Input -
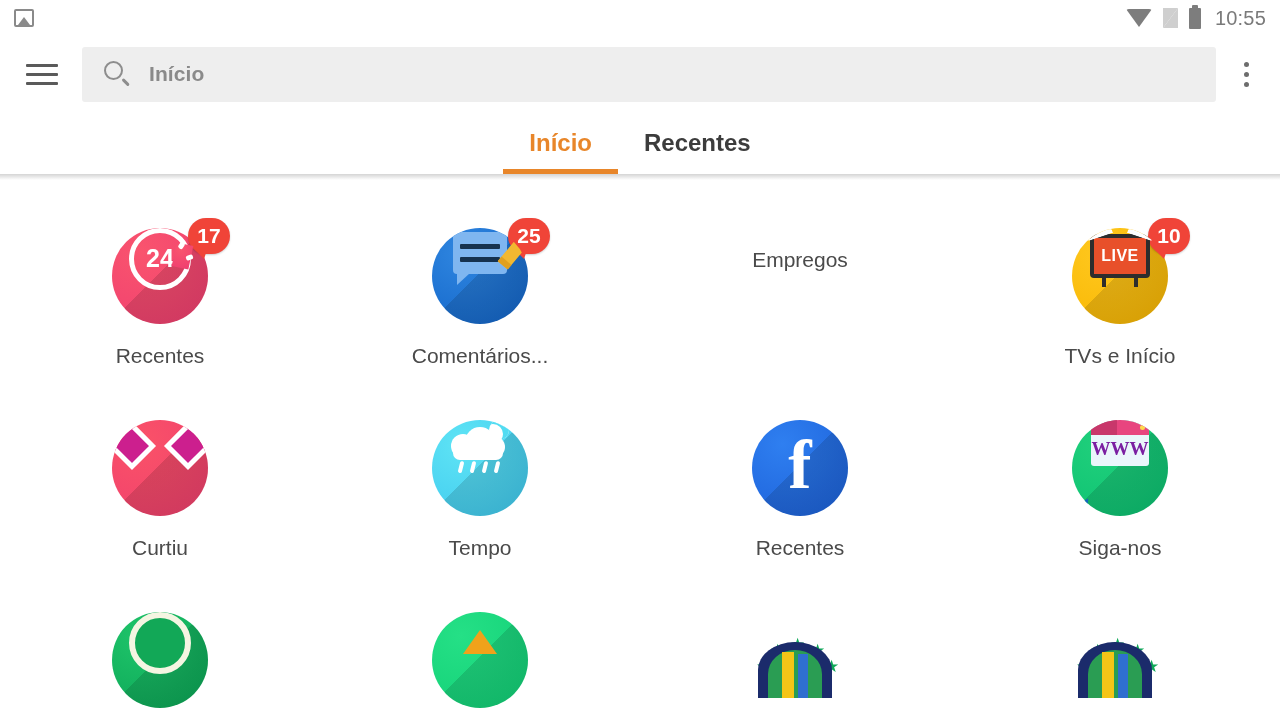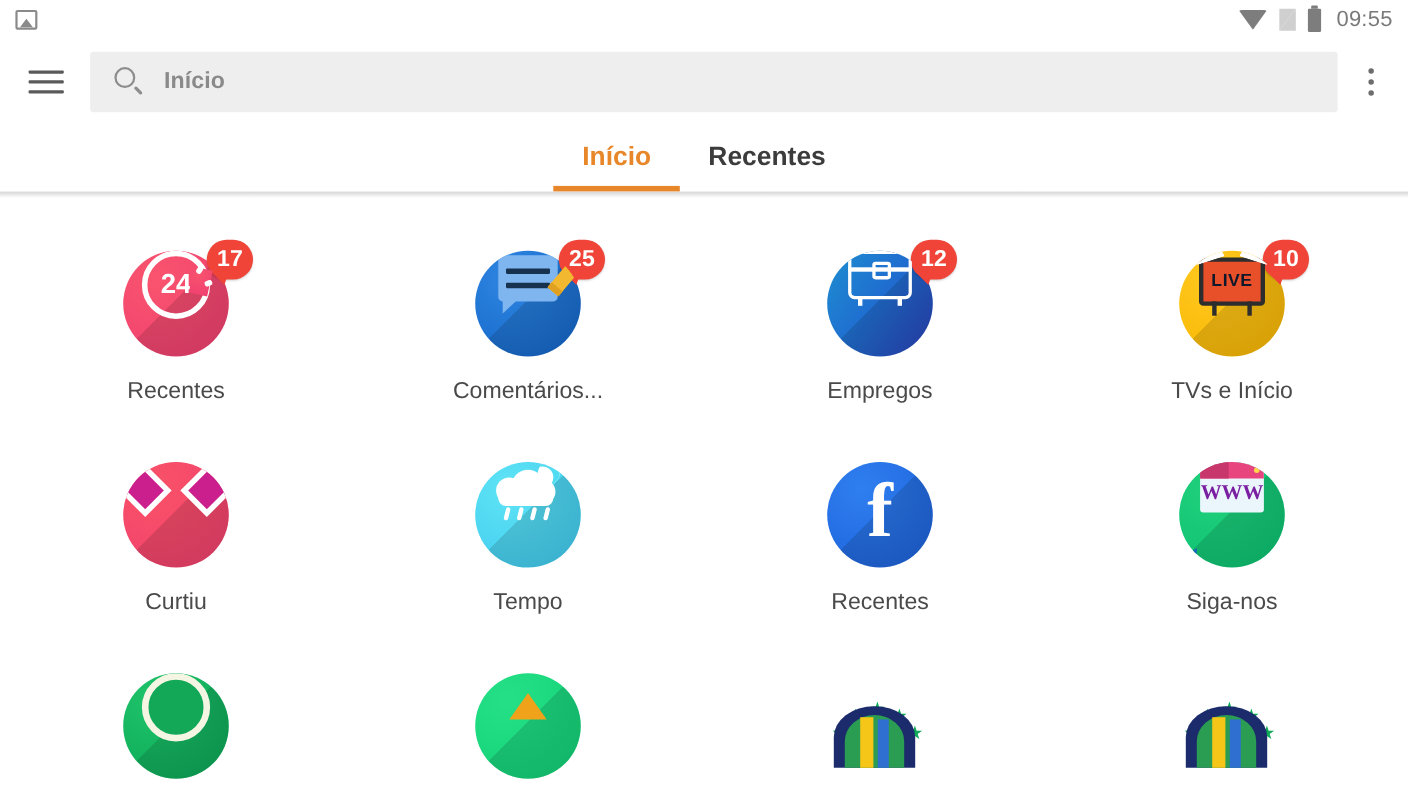--- a/index.html
+++ b/index.html
@@ -171,21 +171,21 @@
   .brief .hdl{position:absolute;top:-16px;left:15px;width:26px;height:14px;border:3.5px solid #fff;
     border-bottom:none;border-radius:6px 6px 0 0;}
   .brief .bar{position:absolute;top:12px;left:-3.5px;width:58px;height:3.5px;background:#fff;}
   .brief .lock{position:absolute;top:7px;left:19px;width:17px;height:16px;border:3.5px solid #fff;
      border-radius:3px;background:transparent;}
   .brief .leg{position:absolute;bottom:-9px;width:4px;height:7px;background:#fff;}
 
   .i-tv { background:radial-gradient(circle at 32% 25%, #ffc81f, #f7b500); }
   .tv{position:relative;width:60px;height:44px;background:#e8502a;border:4px solid #2d2d2d;
       border-radius:4px;display:flex;align-items:center;justify-content:center;z-index:2;margin-top:6px;}
-  .tv .live{color:#0f172a;font-size:16px;font-weight:700;letter-spacing:.5px;}
+  .tv .live{color:#ffffff;font-size:16px;font-weight:700;letter-spacing:.5px;}
   .tv .lg{position:absolute;bottom:-13px;width:4px;height:13px;background:#2d2d2d;}
   .ant{position:absolute;top:-1px;left:50%;transform:translateX(-50%);width:62px;height:22px;z-index:3;}
   .ant .a1,.ant .a2{position:absolute;top:3px;width:26px;height:9px;border-top:7px solid #fff;
      border-radius:50% 50% 0 0;}
   .ant .a1{left:-2px;transform:rotate(-18deg);}
   .ant .a2{right:-2px;transform:rotate(18deg);}
 
   .i-heart { background:radial-gradient(circle at 30% 25%, #fa5268, #ef3f6e); }
   .heart{position:relative;width:56px;height:50px;z-index:2;}
   .heart .hp{position:absolute;width:34px;height:50px;background:#cc1f8e;border-radius:34px 34px 0 0;
@@ -244,21 +244,21 @@
   <div class="sb-left">
     <div class="ic-photo"></div>
   </div>
   <div class="sb-right">
     <div class="ic-wifi"></div>
     <div class="ic-sim">
       <span class="tri-a"></span>
         <span class="tri-b"></span>
     </div>
     <div class="ic-batt"></div>
-    <div class="sb-time">09:55</div>
+    <div class="sb-time">10:55</div>
   </div>
 </div>
 
 <div class="toolbar">
   <div class="hamburger">
     <span></span>
       <span></span>
       <span></span>
   </div>
 
@@ -312,33 +312,20 @@
           </div>
         <div class="pencil"></div>
         <div class="shadow-diag"></div>
       </div>
       <div class="badge">25</div>
     </div>
     <div class="cell-label">Comentários...</div>
   </div>
 
   <div class="cell">
-    <div class="icon-wrap">
-      <div class="circ i-brief">
-        <div class="brief">
-          <span class="hdl"></span>
-            <span class="bar"></span>
-            <span class="lock"></span>
-          <span class="leg" style="left:6px"></span>
-            <span class="leg" style="right:6px"></span>
-        </div>
-        <div class="shadow-diag"></div>
-      </div>
-      <div class="badge">12</div>
-    </div>
     <div class="cell-label">Empregos</div>
   </div>
 
   <div class="cell">
     <div class="icon-wrap">
       <div class="circ i-tv">
         <div class="ant">
             <span class="a1"></span>
             <span class="a2"></span>
           </div>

Work required - Reproduce the entries above exactly, without images.

Result below -
--- a/index.html
+++ b/index.html
@@ -171,21 +171,21 @@
   .brief .hdl{position:absolute;top:-16px;left:15px;width:26px;height:14px;border:3.5px solid #fff;
     border-bottom:none;border-radius:6px 6px 0 0;}
   .brief .bar{position:absolute;top:12px;left:-3.5px;width:58px;height:3.5px;background:#fff;}
   .brief .lock{position:absolute;top:7px;left:19px;width:17px;height:16px;border:3.5px solid #fff;
      border-radius:3px;background:transparent;}
   .brief .leg{position:absolute;bottom:-9px;width:4px;height:7px;background:#fff;}
 
   .i-tv { background:radial-gradient(circle at 32% 25%, #ffc81f, #f7b500); }
   .tv{position:relative;width:60px;height:44px;background:#e8502a;border:4px solid #2d2d2d;
       border-radius:4px;display:flex;align-items:center;justify-content:center;z-index:2;margin-top:6px;}
-  .tv .live{color:#0f172a;font-size:16px;font-weight:700;letter-spacing:.5px;}
+  .tv .live{color:#ffffff;font-size:16px;font-weight:700;letter-spacing:.5px;}
   .tv .lg{position:absolute;bottom:-13px;width:4px;height:13px;background:#2d2d2d;}
   .ant{position:absolute;top:-1px;left:50%;transform:translateX(-50%);width:62px;height:22px;z-index:3;}
   .ant .a1,.ant .a2{position:absolute;top:3px;width:26px;height:9px;border-top:7px solid #fff;
      border-radius:50% 50% 0 0;}
   .ant .a1{left:-2px;transform:rotate(-18deg);}
   .ant .a2{right:-2px;transform:rotate(18deg);}
 
   .i-heart { background:radial-gradient(circle at 30% 25%, #fa5268, #ef3f6e); }
   .heart{position:relative;width:56px;height:50px;z-index:2;}
   .heart .hp{position:absolute;width:34px;height:50px;background:#cc1f8e;border-radius:34px 34px 0 0;
@@ -244,21 +244,21 @@
   <div class="sb-left">
     <div class="ic-photo"></div>
   </div>
   <div class="sb-right">
     <div class="ic-wifi"></div>
     <div class="ic-sim">
       <span class="tri-a"></span>
         <span class="tri-b"></span>
     </div>
     <div class="ic-batt"></div>
-    <div class="sb-time">09:55</div>
+    <div class="sb-time">10:55</div>
   </div>
 </div>
 
 <div class="toolbar">
   <div class="hamburger">
     <span></span>
       <span></span>
       <span></span>
   </div>
 
@@ -312,33 +312,20 @@
           </div>
         <div class="pencil"></div>
         <div class="shadow-diag"></div>
       </div>
       <div class="badge">25</div>
     </div>
     <div class="cell-label">Comentários...</div>
   </div>
 
   <div class="cell">
-    <div class="icon-wrap">
-      <div class="circ i-brief">
-        <div class="brief">
-          <span class="hdl"></span>
-            <span class="bar"></span>
-            <span class="lock"></span>
-          <span class="leg" style="left:6px"></span>
-            <span class="leg" style="right:6px"></span>
-        </div>
-        <div class="shadow-diag"></div>
-      </div>
-      <div class="badge">12</div>
-    </div>
     <div class="cell-label">Empregos</div>
   </div>
 
   <div class="cell">
     <div class="icon-wrap">
       <div class="circ i-tv">
         <div class="ant">
             <span class="a1"></span>
             <span class="a2"></span>
           </div>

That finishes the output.